To me, the #1 reason people going for mirrorless is size and weight. Mirrorless system doesn't need a complete lens system as DSLR - UWA, 35 to 85mm and macro - done. No need 24-70 f2.8, 70-200 f2.8, 300mm, 400mm etc...

That becomes a question of how large a market there actually is for such a system I'd say, FF is already a minority market but I think high performance zooms make up much more of that market than on ASPC, plus of course even primes can get pretty large.

The potential weakness I see with the Sony FE system is that  there looking to create the kind of system that likely needs DSLR like sales to turn a profit yet performance wise in many respects its clearly behind FF. The FF market generally is much less forgiving of weaknesses IMHO, generally people need a reason to move beyond ASPC and to get them to do so you need to exploit the advantages of the larger format well.

If Fuji do release a FF sensor camera I do think it would make sense to target it even more tightly than the ASPC X-series. A FF X200 still seems the most likely to be as that would cost a good deal less than a whole system, plus having a fixed lens on FF seems to help with size saving a lot(just look at the RX1 lens size/performace vs the 35mm 2.8 FE lens). Other than that I do think a handful of high quality primes would be the way to go, something like a 50mm f/1.4, 35mm f/2, 24mm f/2, 85mm f/1.8

Third Party Manufacturers / Re: Sigma 50mm f/1.4 Art Gets Reviewed
« on: April 07, 2014, 01:00:58 PM »
The problem with a long Samyang macro would I'd say be that your getting into inspect shooting range there where many people use AF for rapid respose rather than MF for your standard flow/fungi macro.

Third Party Manufacturers / Re: Sigma 50mm f/1.4 Art Gets Reviewed
« on: April 07, 2014, 12:47:57 PM »
Love how Sigma is pushing it. Next up must be a 85mm and then maybe a 24-70 2.8?

Rumor has it that it is a  24-70 f2 in the pipeline.

That would be a rather different market to the art line up so far I'd say, they might not be small but they are small/cheap enough for the average user where as a 24-70mm f/2 would be a beast of a lens.
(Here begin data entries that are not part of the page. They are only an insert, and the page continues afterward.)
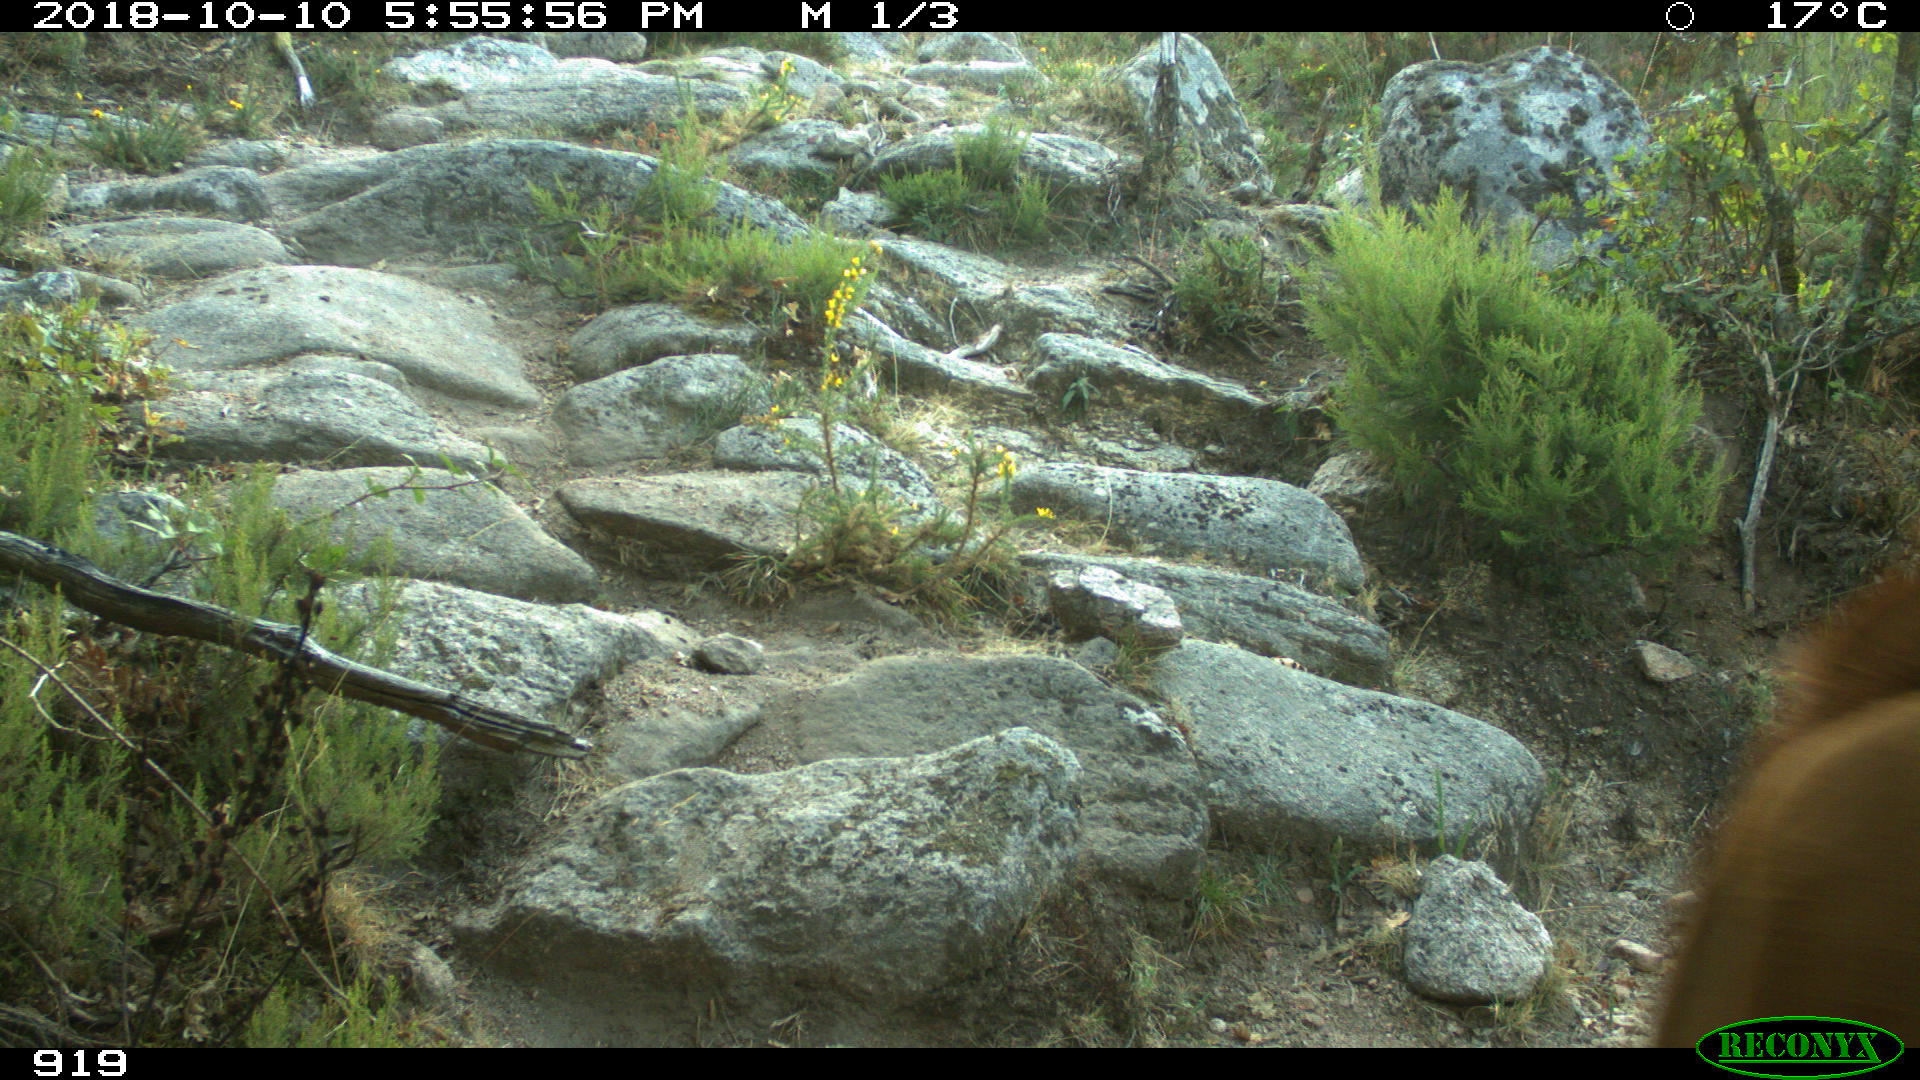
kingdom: Animalia
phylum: Chordata
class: Mammalia
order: Artiodactyla
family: Bovidae
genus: Bos
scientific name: Bos taurus
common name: Domesticated cattle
If they do release an F/2 zoom maybe it'll follow the 18-35mm F/1.8 and have a more limited range, something like 35-70mm or 28-55mm f/2.

I don't see as much need for an 85mm Art in the short term personally as not only is Sigma's existing 85mm 1.4 an excellent lens but so are Canon and Nijkon's various 85mm's, especially the Nikon 85mm 1.8 G for the price.

My guess would be a 24mm 1.4 maybe next for Sigma, again theres a lot of room there to undercut Canon and Nikon significantly plus there own 24mm 1.8 isn't a great performer besides its closeup ability.

Third Party Manufacturers / Re: New Curved Sensor Tech by Sony
« on: April 04, 2014, 11:51:38 AM »
Time for a digital widelux? ;)

EOS Bodies / Re: New Full Frame Camera in 2014? [CR1]
« on: March 26, 2014, 09:13:21 PM »
I think the A7r really shows again that resolution sells best when its relatively cheap, the same with the D800 and the 5D2 before it. The biggest part of the market here is I'd say amateur landscape shooters but even pro's potentially moving from MF are often doing so due to price.

In Sony's case I think you can argue that the price for the whole system isn't actually that low given that the lenses seem rather overpriced(especially the 35mm F/2.8 which seems like it should be a £200 lens not a £750 one) but if your adapting Canon that's obviously not an issue.